Q. How sardar's use to make people fool??????????
A. By finding out the corner of  a circle.

A sardar's response to the comment, "THINK about it!":

"I don't have to think-I'm sardar!"

A sardar was walking along, when he looked up to observe a bird flying overhead. Suddenly, the bird drops a load when it was directly over him. The
sardar says, "Good thing that cows don't fly.
A sardar is in a bar and his cellular phone rings,
so he picks it up and says " Hello, how did you know I was here?"
How many sardars does it take to pull off  a kidnapping?
Six. One to kidnap the victim and five to write the ransom note.
Why are sardar secret agents the best in the world?
Because even under torture they can't remember what they have been assigned to.
Did you hear about the sardar who signed all his checks so no one else could
use them if he lost his checkbook?
Did you hear about the sardar who asked his friends to give him all their burnt out light bulbs?

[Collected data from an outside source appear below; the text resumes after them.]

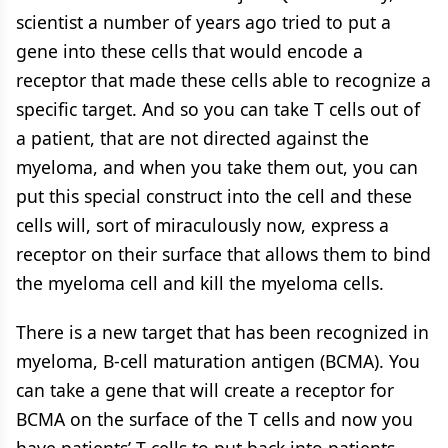
scientist a number of years ago tried to put a
gene into these cells that would encode a
receptor that made these cells able to recognize a
specific target. And so you can take T cells out of
a patient, that are not directed against the
myeloma, and when you take them out, you can
put this special construct into the cell and these
cells will, sort of miraculously now, express a
receptor on their surface that allows them to bind
the myeloma cell and kill the myeloma cells.
There is a new target that has been recognized in
myeloma, B-cell maturation antigen (BCMA). You
can take a gene that will create a receptor for
BCMA on the surface of the T cells and now you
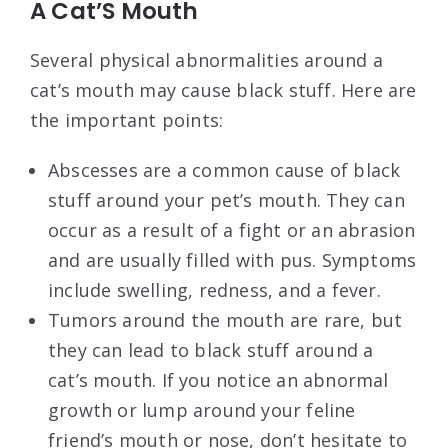
A Cat’S Mouth
Several physical abnormalities around a
cat’s mouth may cause black stuff. Here are
the important points:
Abscesses are a common cause of black
stuff around your pet’s mouth. They can
occur as a result of a fight or an abrasion
and are usually filled with pus. Symptoms
include swelling, redness, and a fever.
Tumors around the mouth are rare, but
they can lead to black stuff around a
cat’s mouth. If you notice an abnormal
growth or lump around your feline
friend’s mouth or nose, don’t hesitate to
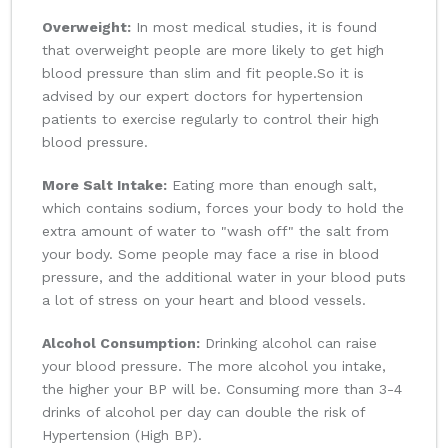
Overweight:
In most medical studies, it is found
that overweight people are more likely to get high
blood pressure than slim and fit people.So it is
advised by our expert doctors for hypertension
patients to exercise regularly to control their high
blood pressure.
More Salt Intake:
Eating more than enough salt,
which contains sodium, forces your body to hold the
extra amount of water to "wash off" the salt from
your body. Some people may face a rise in blood
pressure, and the additional water in your blood puts
a lot of stress on your heart and blood vessels.
Alcohol Consumption:
Drinking alcohol can raise
your blood pressure. The more alcohol you intake,
the higher your BP will be. Consuming more than 3-4
drinks of alcohol per day can double the risk of
Hypertension (High BP).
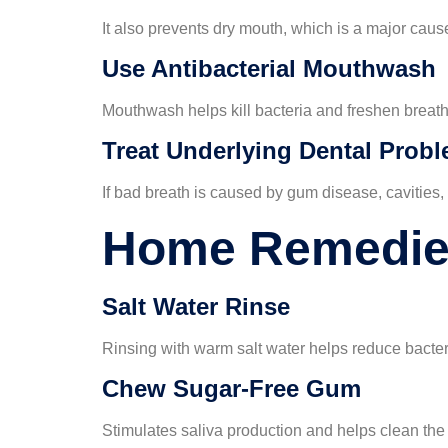
It also prevents dry mouth, which is a major caus
Use Antibacterial Mouthwash
Mouthwash helps kill bacteria and freshen breath
Treat Underlying Dental Prob
If bad breath is caused by gum disease, cavities, 
Home Remedies
Salt Water Rinse
Rinsing with warm salt water helps reduce bacter
Chew Sugar-Free Gum
Stimulates saliva production and helps clean the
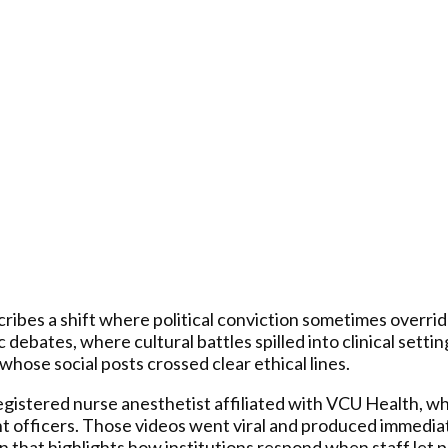
ribes a shift where political conviction sometimes override
 debates, where cultural battles spilled into clinical sett
hose social posts crossed clear ethical lines.
registered nurse anesthetist affiliated with VCU Health, w
nt officers. Those videos went viral and produced immedia
 that highlights how institutions respond when staff let po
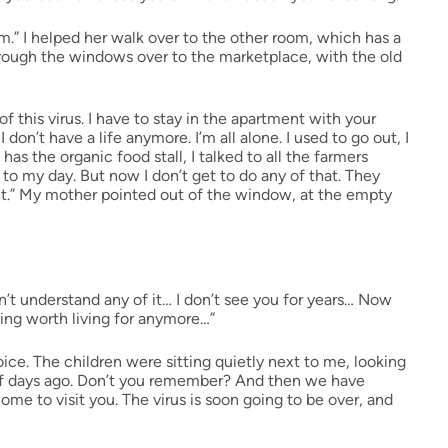
om.” I helped her walk over to the other room, which has a
rough the windows over to the marketplace, with the old
f this virus. I have to stay in the apartment with your
,
I don’t have a life anymore. I’m all alone. I used to go out, I
s the organic food stall, I talked to all the farmers
to my day. But now I don’t get to do any of that. They
ut.” My mother pointed out of the window, at the empty
’t understand any of it… I don’t see you for years… Now
hing worth living for anymore…”
ice. The children were sitting quietly next to me, looking
e of days ago. Don’t you remember? And then we have
e to visit you. The virus is soon going to be over, and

He just bought a camera and wanted to set up a Darkroom
Banta Singh was painting his living room one hot day. "Why", his friend Santa Singh asked him, "are you wearing two jackets?".

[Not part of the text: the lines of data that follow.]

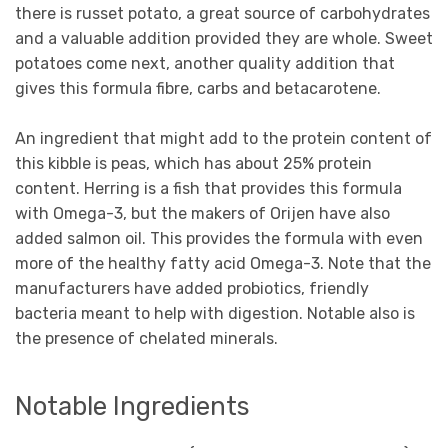
there is russet potato, a great source of carbohydrates
and a valuable addition provided they are whole. Sweet
potatoes come next, another quality addition that
gives this formula fibre, carbs and betacarotene.
An ingredient that might add to the protein content of
this kibble is peas, which has about 25% protein
content. Herring is a fish that provides this formula
with Omega-3, but the makers of Orijen have also
added salmon oil. This provides the formula with even
more of the healthy fatty acid Omega-3. Note that the
manufacturers have added probiotics, friendly
bacteria meant to help with digestion. Notable also is
the presence of chelated minerals.
Notable Ingredients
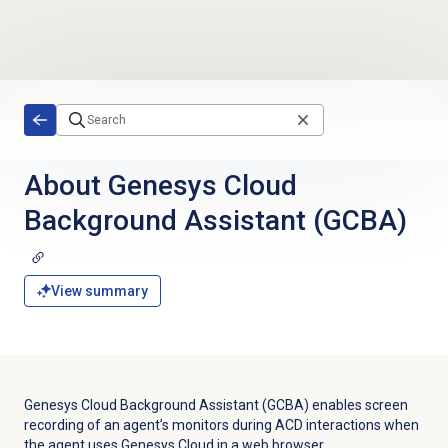
Skip to main content
About Genesys Cloud
Background Assistant (GCBA)
View summary
Genesys Cloud Background Assistant (GCBA) enables screen
recording of an agent’s monitors during ACD interactions when
the agent uses Genesys Cloud in a web browser.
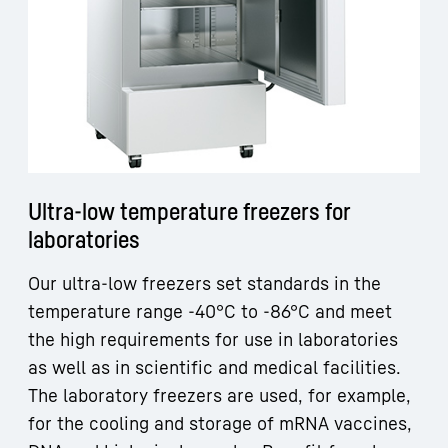
Ultra-low temperature freezers for
laboratories
Our ultra-low freezers set standards in the
temperature range -40°C to -86°C and meet
the high requirements for use in laboratories
as well as in scientific and medical facilities.
The laboratory freezers are used, for example,
for the cooling and storage of mRNA vaccines,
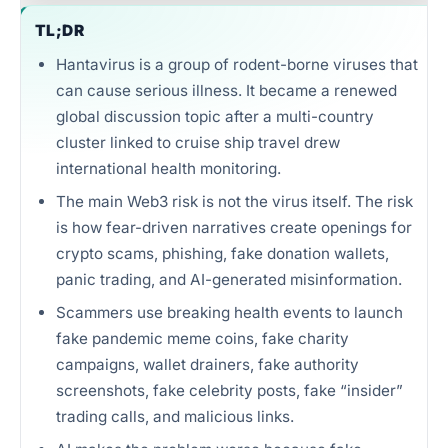
Unlimited intelligence and exports
TL;DR
Hantavirus is a group of rodent-borne viruses that
can cause serious illness. It became a renewed
global discussion topic after a multi-country
cluster linked to cruise ship travel drew
international health monitoring.
The main Web3 risk is not the virus itself. The risk
is how fear-driven narratives create openings for
crypto scams, phishing, fake donation wallets,
panic trading, and AI-generated misinformation.
Scammers use breaking health events to launch
fake pandemic meme coins, fake charity
campaigns, wallet drainers, fake authority
screenshots, fake celebrity posts, fake “insider”
trading calls, and malicious links.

"Because," said Banta Singh, "The directions on the can said to put on two coats."
A sardar was given the job of painting the white lines down the middle of a
highway. On his first day he painted six miles; the next day three miles;
the following day less than a mile.then the foreman asked the sardar why he
kept painting less each day,he replied "I just can't do any better. Each day I keep getting farther away from the paint can."
Why do sardars have see-through lunch box lids?

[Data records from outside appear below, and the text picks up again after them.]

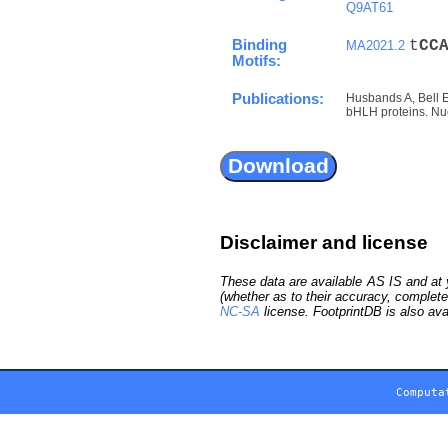
Q9AT61
Binding
t
C
C
MA2021.2
Motifs:
Publications:
Husbands A, Bell 
bHLH proteins. Nuc
Disclaimer and license
These data are available AS IS and at y
(whether as to their accuracy, complete
NC-SA
license. FootprintDB is also ava
Computa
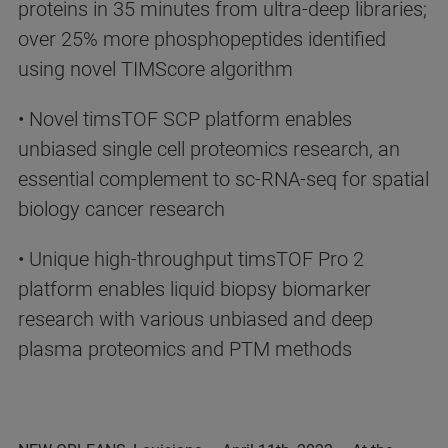
proteins in 35 minutes from ultra-deep libraries;
over 25% more phosphopeptides identified
using novel TIMScore algorithm
• Novel timsTOF SCP platform enables
unbiased single cell proteomics research, an
essential complement to sc-RNA-seq for spatial
biology cancer research
• Unique high-throughput timsTOF Pro 2
platform enables liquid biopsy biomarker
research with various unbiased and deep
plasma proteomics and PTM methods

So that when they're on the train they can tell if they're going to work or
coming home.
Sardarji ( to doctor ) : 'Doctor, I have a problem.'
Doctor : 'What's your problem?'
Sardarji : 'I keep forgetting things.'
Doctor : 'Since when do you have this problem?'
Sardarji : 'What problem?'
Why couldn't the sardar write the number "eleven"?
He didn't know which "one" came first...
A sardar walked up to the front desk of the library and said, "I borrowed a book last week, but it was the most boring I've ever read. There was no story whatsoever, and there were far too many characters!"
The librarian replied, "Oh, you must be the person who took our phone book."